When the QuickType bar is enabled, the autocorrect suggestion will appear in the middle cell of the bar instead of as a floating balloon above the word, as it has done since the very first version of iOS. I find this far too subtle. Even more subtle is the way you ignore the autocorrect suggestion: since the bubble doesn’t exist for you to tap on to ignore it, you tap on the leftmost cell of the QuickType bar with your verbatim spelling. And that feels really weird to me.

This behaviour is something I never got used to, so I turned off the predictive keyboard days after publishing my review in September. This brings the keyboard back to a more iOS 7-like state, with classic autocorrect bubbles. But I still think something’s going on under the hood with the autocorrect engine.

[…]

I have tried pretty much all of the popular third-party keyboards for iOS — Fleksy, Swype, SwiftKey, Minuum, and so forth — running them for days to weeks at a time. And the keyboard that has stuck with me most has been — [dramatic pause] — the default one, for a singular reason: it’s the only one that feels fast.

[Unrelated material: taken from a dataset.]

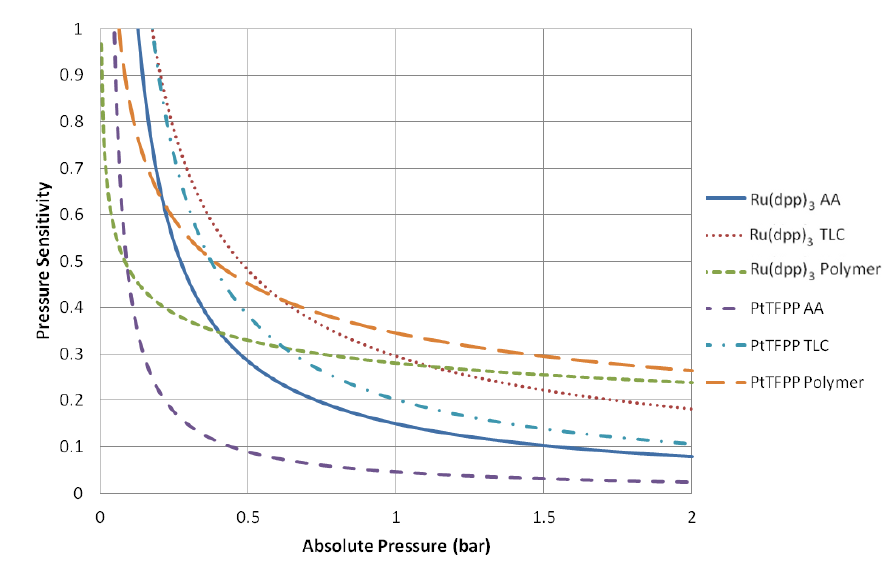
Figure 8. Pressure Sensitivity vs. Absolute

Sure, pretty much all of the third-party keyboards you can find have a way better shift key than the default, and plenty are more capable. But I don’t type one-handed frequently enough to get a use out of a gestural keyboard like Swype; most of the time, I find these gestures distracting. Third-party keyboards also don’t have access to the system’s autocorrect dictionary, which means that developers need to build in their own autocorrect logic and users need to train the new keyboard. I didn’t think this would be as frustrating as it turned out to be.

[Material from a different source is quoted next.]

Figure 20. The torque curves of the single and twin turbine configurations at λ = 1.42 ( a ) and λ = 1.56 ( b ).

Read the whole post, as he covers pretty much the whole OS, not just the keyboard.

Update (2015-06-11): Nick Heer:

While I like that the current implementation of multitasking keeps my phone fast and I don’t have to manually manage memory — not that you really have to do that on any platform — my experiences with Readdle’s Spark makes me wish that apps could spawn daemon processes. I’d like some way for a third-party app to declare that it is always running in the background with a small, memory-limited, higher-priority process.

[…]

I love the web browsing experience on my iPad, but if I’m doing two things at once — for example, replying to texts or an email — I almost have to have my phone beside me for it to be a less clunky experience. Switching between apps one at a time feels slow, and they usually need to relaunch because the iPad has never had enough memory.